Tokenization
The universal dependency annotation is based on a lexicalist view of syntax, which means that dependency relations hold between words. Hence, morphological features are encoded as properties of words and there is no attempt at segmenting words into morphemes. However, it is important to note that the basic units of annotation are syntactic words (not phonological or orthographic words), which means that we systematically want to split off clitics, as in Spanish dámelo = da me lo, and undo contractions, as in French au = à le. (In principle, the lexicalist view could also be taken to imply that certain multiword annotations should be treated as single words in the annotation. So far, however, multiword expressions are annotated as such using special dependency relations, rather than by collapsing multiple tokens into one.)

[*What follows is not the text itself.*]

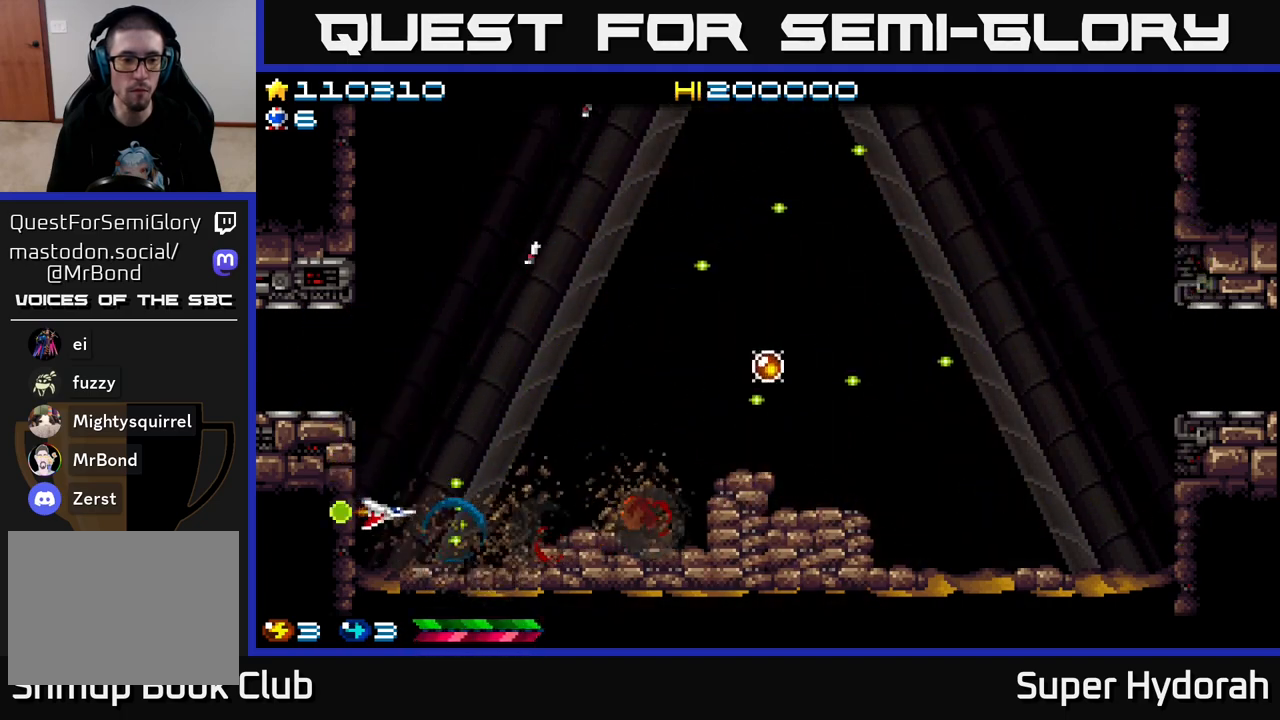
{"buttons": ["A"], "left_stick": "center", "events": [[383, "DPAD_DOWN", "down"], [467, "DPAD_DOWN", "up"]]}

Since word segmentation in general is a non-trivial task in many languages, and since the usefulness of tools trained on treebank data ultimately depends on how well the word segmentation can be reproduced for new data, it is important to document the principles of word segmentation for each language. The nature of this documentation will vary from one language to the next, depending on properties of the language and the writing system. For languages where word segmentation can be performed by a simple script given white-space and punctuation, only the words need to be represented in the treebank. For languages not using white-space at all, such as Chinese and Japanese, a complex word segmentation algorithm has to be employed, but there is no need to represent the basic character sequence in the treebank since it is completely recoverable from the word representation. By contrast, in languages where the mapping between white-space delimited tokens and syntactic words is highly ambiguous, such as Arabic and Hebrew, we provide the option of including both tokens and words in the treebank using a two-level indexing scheme described in the CoNLL-U format section. The morphological and syntactic annotation is only defined at the word level, but a heuristic mapping to the token level can usually be provided.
Language-specific extensions to this documentation must describe how tokenization and word segmentation has been performed for each language (including references to standard tokenization schemes if any), whether the treebank includes (multiword) tokens as well as words, and what types of white-space separated tokens are split into multiple words (if any).